A recent editorial in the Salt Lake Tribune calls for Utahns and their elected leaders to consider abandoning the death penalty citing that "state-sponsored killing of a human being, no matter how heinous the crime, is permitted by a system that has been proven beyond doubt to be inherently capricious, unfair and shockingly fallible." The editorial also pointed to the declining use of the death penalty nationwide, with an all-time high of 328 death sentences in 1994 compared to 106 death sentences in 2009, a downward trend driven by the amount of inmates who have been freed from death row based on new evidence or recanted witness testimonies.
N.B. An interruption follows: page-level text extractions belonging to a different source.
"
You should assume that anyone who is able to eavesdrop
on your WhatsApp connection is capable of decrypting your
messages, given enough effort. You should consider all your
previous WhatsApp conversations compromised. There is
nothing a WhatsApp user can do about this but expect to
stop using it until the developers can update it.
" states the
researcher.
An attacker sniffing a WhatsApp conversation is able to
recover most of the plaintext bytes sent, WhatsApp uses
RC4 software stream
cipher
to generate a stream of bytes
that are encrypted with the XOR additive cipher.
The editorial concludes, "There simply is no denying that our system of capital punishment in the United States is unalterably broken. To continue to adhere to it is to tread beyond the bounds of what constitutes a humane, moral and just society." Read full editorial below.

Death penalty: Neither just nor moral
Tribune Editorial

More than a decade has passed since the state of Utah executed a convicted murderer. Now, as the state prepares to once again apply the death penalty, is a good time for Utahns and their elected leaders to consider abandoning this archaic and deeply flawed form of punishment.
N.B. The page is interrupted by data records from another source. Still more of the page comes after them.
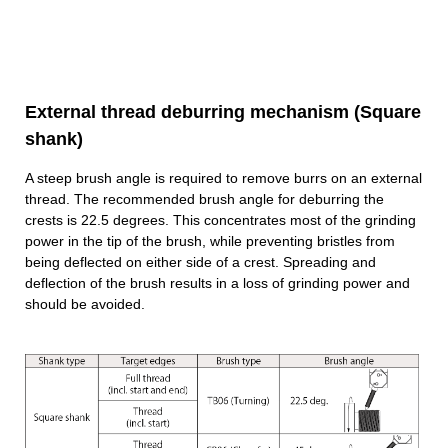
External thread deburring mechanism (Square
shank)
A steep brush angle is required to remove burrs on an external
thread. The recommended brush angle for deburring the
crests is 22.5 degrees. This concentrates most of the grinding
power in the tip of the brush, while preventing bristles from
being deflected on either side of a crest. Spreading and
deflection of the brush results in a loss of grinding power and
should be avoided.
In the interim between the execution of Joseph Mitchell Parsons in 1999 and the expected setting of a death date for Ronnie Lee Gardner, the legal, moral and ethical arguments supporting capital punishment in Utah have been eroding like sand castles at high tide.
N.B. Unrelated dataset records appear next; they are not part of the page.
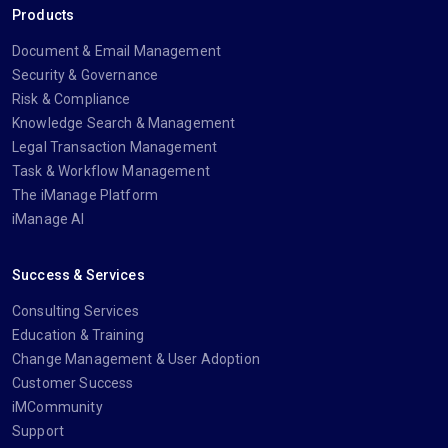
Products
Document & Email Management
Security & Governance
Risk & Compliance
Knowledge Search & Management
Legal Transaction Management
Task & Workflow Management
The iManage Platform
iManage AI
Success & Services
Consulting Services
Education & Training
Change Management & User Adoption
Customer Success
iMCommunity
Support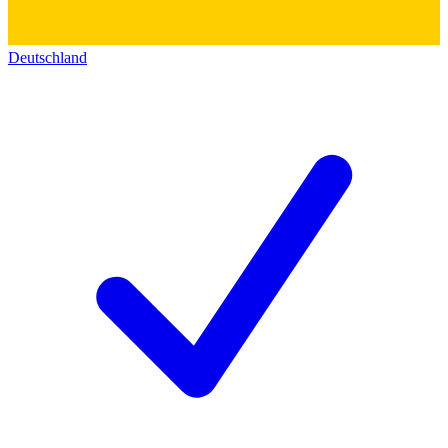
Deutschland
That is because the state-sponsored killing of a human being, no matter how heinous the crime, is permitted by a system that has been proven beyond doubt to be inherently capricious, unfair and shockingly fallible. And, one by one, state legislatures across the country are deciding that they can no longer justify, even for merely financial reasons, retaining the death penalty as their supreme form of punishment. Already, 15 states have dropped the death penalty and some dozen others have looked at following suit. Lifetime imprisonment under severe restrictions, arguably worse than death, has become the preferred alternative.

Gardner, 49, was sentenced to die in 1985 for the shooting death of attorney Michael Burdell during an escape attempt at a Salt Lake City courthouse. Gardner, who had been brought to the courthouse for a hearing on robbery and murder charges (he was later convicted), also wounded a court bailiff before he was shot in the shoulder and recaptured. Earlier this month, the U.S. Supreme Court declined to hear his latest appeal and the Utah Attorney General's Office has asked a judge to set a date for his execution by lethal injection.

The welcome retreat from the death penalty in the United States began after 1994, a year in which there was an all-time high of 328 death sentences since the Supreme Court restored capital punishment in 1976. Last year brought just 106 new sentences. The downward trend has been driven by high-profile cases in which inmates have been sprung from death row by new evidence based on DNA testing, or by key prosecution witnesses recanting their testimony.

The Death Penalty Information Center has identified 129 inmates who have been released from death row since 1977 owing to new evidence. Nine were exonerated and freed last year after serving a combined 121 years behind bars.

There simply is no denying that our system of capital punishment in the United States is unalterably broken. To continue to adhere to it is to tread beyond the bounds of what constitutes a humane, moral and just society.